A ideia pode soar extrema ou impraticável em um mundo onde telas mediam muito das nossas vidas (Sem textos, emails, pesquisa, podcast ou camera?). Considere, entretanto, não somente o que você pode perder em tal dia, mas em também em tudo que você pode ganhar.
Vida fora das redes
O que poderia acontecer se, por um dia na semana, você silenciasse o zumbido e escurecesse a luz de cada dispositivo? E Se você soubesse que não ouviria nenhum barulho e não sentiria nenhuma vibração? E se todo impulso para enviar mensagens de texto, checar ou distrair fosse frustrado por um bolso vazio? O que poderia acontecer em um dia desses?
Você poderia abrir as cortinas para um brilho diferente, vendo o sol começar sua corrida matinal (Salmos 19:5). Você pode ouvir novamente vozes tão frequentemente abafadas pelo zumbido digital: um pardal cantando de um poste para o galho, um coro escondido de grilos, um miado do gato do vizinho se alongando. Ao invés de vagar incorpóreo através do éter digital, você pode colocar suas mãos na terra ou andar na habitação que Deus determinou para você (Atos 17:26).

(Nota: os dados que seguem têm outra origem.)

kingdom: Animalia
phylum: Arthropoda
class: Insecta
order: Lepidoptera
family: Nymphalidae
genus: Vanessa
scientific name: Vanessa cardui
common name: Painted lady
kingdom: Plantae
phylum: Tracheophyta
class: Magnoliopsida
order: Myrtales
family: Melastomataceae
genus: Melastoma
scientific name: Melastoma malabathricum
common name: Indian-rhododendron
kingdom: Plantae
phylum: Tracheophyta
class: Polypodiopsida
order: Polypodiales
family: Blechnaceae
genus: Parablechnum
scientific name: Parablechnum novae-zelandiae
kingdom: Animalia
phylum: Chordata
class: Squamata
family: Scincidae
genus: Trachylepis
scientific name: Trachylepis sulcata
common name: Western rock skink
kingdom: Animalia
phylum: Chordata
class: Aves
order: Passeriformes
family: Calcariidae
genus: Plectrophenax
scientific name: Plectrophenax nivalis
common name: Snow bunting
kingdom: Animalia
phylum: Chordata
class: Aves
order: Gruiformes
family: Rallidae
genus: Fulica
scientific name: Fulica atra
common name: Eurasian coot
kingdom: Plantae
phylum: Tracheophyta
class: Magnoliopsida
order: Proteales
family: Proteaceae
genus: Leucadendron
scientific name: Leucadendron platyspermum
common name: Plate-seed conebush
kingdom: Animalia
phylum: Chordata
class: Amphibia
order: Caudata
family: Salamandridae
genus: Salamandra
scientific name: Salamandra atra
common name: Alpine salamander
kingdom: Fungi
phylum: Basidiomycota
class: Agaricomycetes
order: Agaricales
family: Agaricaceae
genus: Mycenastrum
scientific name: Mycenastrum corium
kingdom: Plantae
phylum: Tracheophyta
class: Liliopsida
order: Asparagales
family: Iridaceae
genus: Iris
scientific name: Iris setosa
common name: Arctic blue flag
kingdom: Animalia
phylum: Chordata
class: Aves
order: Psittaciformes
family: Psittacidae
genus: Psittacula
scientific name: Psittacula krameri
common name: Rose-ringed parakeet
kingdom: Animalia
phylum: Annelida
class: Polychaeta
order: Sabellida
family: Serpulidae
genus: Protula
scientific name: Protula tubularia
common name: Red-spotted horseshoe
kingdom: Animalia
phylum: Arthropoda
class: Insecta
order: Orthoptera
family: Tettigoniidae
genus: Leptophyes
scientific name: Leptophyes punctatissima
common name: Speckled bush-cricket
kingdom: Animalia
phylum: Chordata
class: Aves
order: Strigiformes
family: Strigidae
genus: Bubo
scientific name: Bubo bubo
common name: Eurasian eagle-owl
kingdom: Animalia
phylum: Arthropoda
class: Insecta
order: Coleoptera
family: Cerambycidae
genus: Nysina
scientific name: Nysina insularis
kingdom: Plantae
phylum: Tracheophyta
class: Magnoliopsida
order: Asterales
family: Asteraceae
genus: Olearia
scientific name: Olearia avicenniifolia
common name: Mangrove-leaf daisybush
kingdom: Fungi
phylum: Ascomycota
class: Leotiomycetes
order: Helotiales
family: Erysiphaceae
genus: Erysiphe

Ou talvez, você poderia ver seu vizinho rude, ou o pai impaciente no parque, com mais que um boneco de duas dimensões, e, ao invés disso, comece a imaginar as esperanças e medos batendo no seu peito. Talvez, tal visão levasse você a falar com eles, e falar para fazer amizade, e fazer amizade para orar e testemunhar. Depois, você pode se sentar a mesa do seu cônjuge, amigo, ou filhos e encontrar um tipo de quietude interior sem distrações que dispõe a estar pronto para ouvir e tardio para falar (Tiago 1:19)
Ou você pode encontrar uma nova perseverança para leitura da Bíblia e oração. Em vez de olhar para a superfície de uma passagem, talvez você cuidadosamente retirasse essas distrações, meditando como o homem abençoado e descobrindo-se abençoado (Salmos 1:1–3). Você pode desacelerar em como você responde a palavra de Deus, talvez pela primeira vez em um bom tempo lançando seus cuidados sobre ele um por um (1Pedro 5:6–7). Você pode sentir um exalar da alma.
E quando chegar a hora de ligar o telefone de volta, você pode descobrir que você carregou consigo parte desse descanso do sétimo dia com você.
Espírito do Sétimo dia
Nós devemos ter cuidado com o idealismo, é claro. Um dia sem telas ainda é um dia em um mundo caído, um dia quando em que nossa carne se recusa a descansar e nós as vezes encontramos, para o nosso desânimo, nossa atenção dispersa e nossa devoção a Deus superficial. Certamente, na antiga Israel, os piedosos as vezes se despediam do dia de sábado ainda inquietos. As vezes, entretanto, o sábado semanal fez algo para aqueles que receberam por fé: lentamente os recalibrou em direção a realidade centrada em Deus, enviando o espírito repousante do sétimo dia para os seis seguintes.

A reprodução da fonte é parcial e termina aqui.